What Will Thrive, Survive and Maybe Die in Unified Communications
Unified communications (UC) continues to grow; small companies increasingly want a piece of the pie, and TMCnet reported today that managed service providers (MSPs) can heavily accelerate the adoption of UC in the enterprise sector, too. As revealed by an IDC report, 40 percent of enterprises have already adopted UC and collaboration systems, with 35 percent planning to do so within the next two years.
The benefits of unified communications are plenty; enhanced overall collaboration, communication, access, business process integration and establishing a more concrete presence in operations, but where will this all take us in 2013? What will thrive, survive or possibly disappear altogether in this uniquely evolving space? One industry expert seems to have all of the answers, and we were lucky enough to get it out of him!
Brandon Hagood serves as the director of Product Development at Momentum Telecom, the number one most reliable cloud-based communications provider, offering affordable communications for businesses of every size. Having established a solid role in this space, Hagood is well positioned to discuss where UC is headed this year.
For starters, UC applications is what Hagood believes will be the most significant technology trend to impact the way businesses conduct overall operations today. As if this isn’t indicative enough of the vitality of UC in the very near future, he continues, “Collaborative tools have become an integral part of daily business correspondence, and enterprises are extremely reliant on these tools. Users need solutions that offer the flexibility to communicate on-the-go and from whichever device or channel they prefer.”
This brings us to mobile UC, which is a scorching hot topic right now. Individuals want – nay, demand – to be able to access collaboration capabilities that their business phones possess (ie. IM, caller ID) on their personal handheld devices. This conjunction of work and personal life has become a force in business operations, whether we like it or not.
And the cloud isn’t far behind in its impact on business operations. For example, Momentum’s cloud solutions drive significantly reduced OPEX and CAPEX for adopters. “Businesses today want an all-inclusive vendor, not a separate voice provider or a separate e-mail provider,” he adds. “Leading telecom companies offer all forms of communications – the cloud enables us to consolidate communication platforms and deliver streamlined solutions.”
Because Secure Real-Time Transport Protocol (SRTP) adoption rates are increasing, voice and video transmissions are similarly becoming more secure as they travel across the public Internet, he explains.
Speaking of things that seem like they may cause friction but probably won’t, Hagood mentions that one widely seen misconception in the space is the death of the handset. No, the handset will not die in 2013, he assures. In fact, “people are still drawn to the functionality and the clear, reliable audio of a desk phone,” he makes a point to note.
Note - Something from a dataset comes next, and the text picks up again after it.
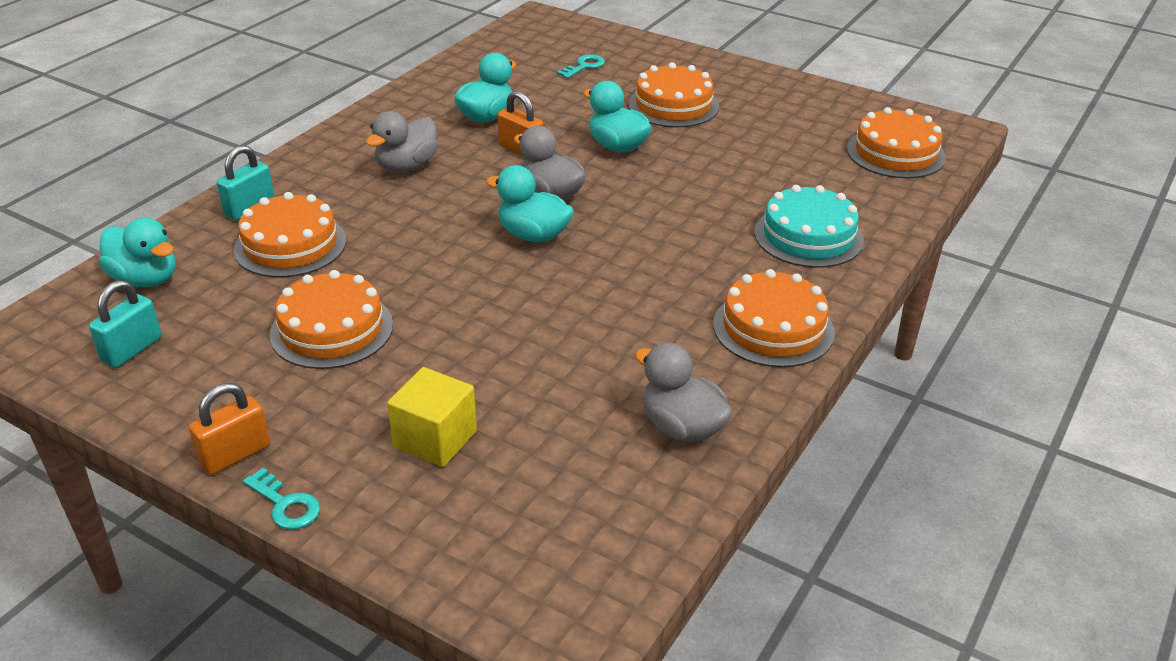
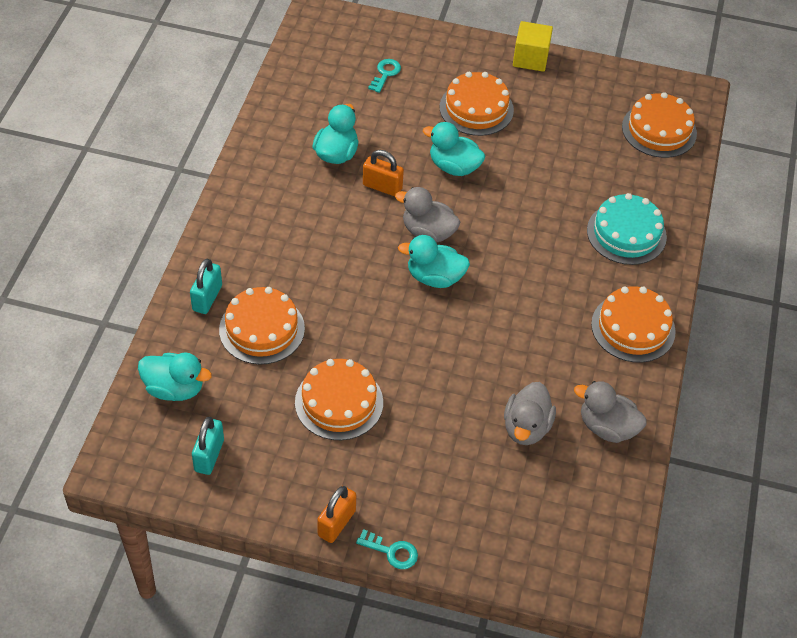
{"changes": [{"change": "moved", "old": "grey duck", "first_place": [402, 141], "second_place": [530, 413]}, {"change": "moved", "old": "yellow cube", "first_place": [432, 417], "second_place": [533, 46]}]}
However, these trials and tribulations will be survived. Take BYOD, for example, of which Hagood comments, “The rising popularity of telecommuting will keep it relevant this year as BYOD supports remote work cultures.”
When it comes to survival, there are some key points Hagood makes in regard to the relationship between UC and VoIP. While it has moved beyond its early adopter phase into the mainstream, there are undoubtedly still some issues riding its coattails. Hagood sheds light on this, detailing some of these issues that businesses must battle as they determine when and how to migrate to IP-based communications.
“Finding a provider with a proven track record guarantees your business will have support in deciding the timing and approach that is best for your company’s migration,” he explains. “The market is saturated with fly-by-night providers that offer UC and VoIP solutions, but not necessarily quality solutions. Let’s just say you get what you pay for – price should and will be a driver, but we caution letting it be the sole deciding factor for selecting a provider.”
And last but not least, what Hagood believes will thrive the most this year is the widespread adoption of video communications. He explains that businesses are increasingly seeing the need for video and its importance, which can be credited to the fact that people are increasingly using video applications. Skype, Google and other related sites are without a doubt heavily seen in our personal lives every day, and since hosted solutions are now available for little to no CAPEX, “businesses can take advantage of reliable, enterprise-grade video solutions to hold virtual meetings with clients and colleagues and benefit from reduced travel expenses,” he concludes.
Momentum takes pride in its heavy involvement in this week’s ITEXPO Miami 2013 event, happening now in Miami Florida at the Miami Beach Convention Center. Not only is Momentum exhibiting at booth #828, but it is also a platinum sponsor of keynote speaker John Sculley, former president of Pepsi and former CEO of Apple.
Hagood is especially looking forward to the StartupCamp7: Comms Edition happening this Thursday. He adds, “Momentum is excited to see what advice [Sculley] will have for the IT and telecom entrepreneurs and market leaders who will be there for the event. Also, we are excited to enjoy the Miami sunshine!”
And you certainly can’t blame him for that!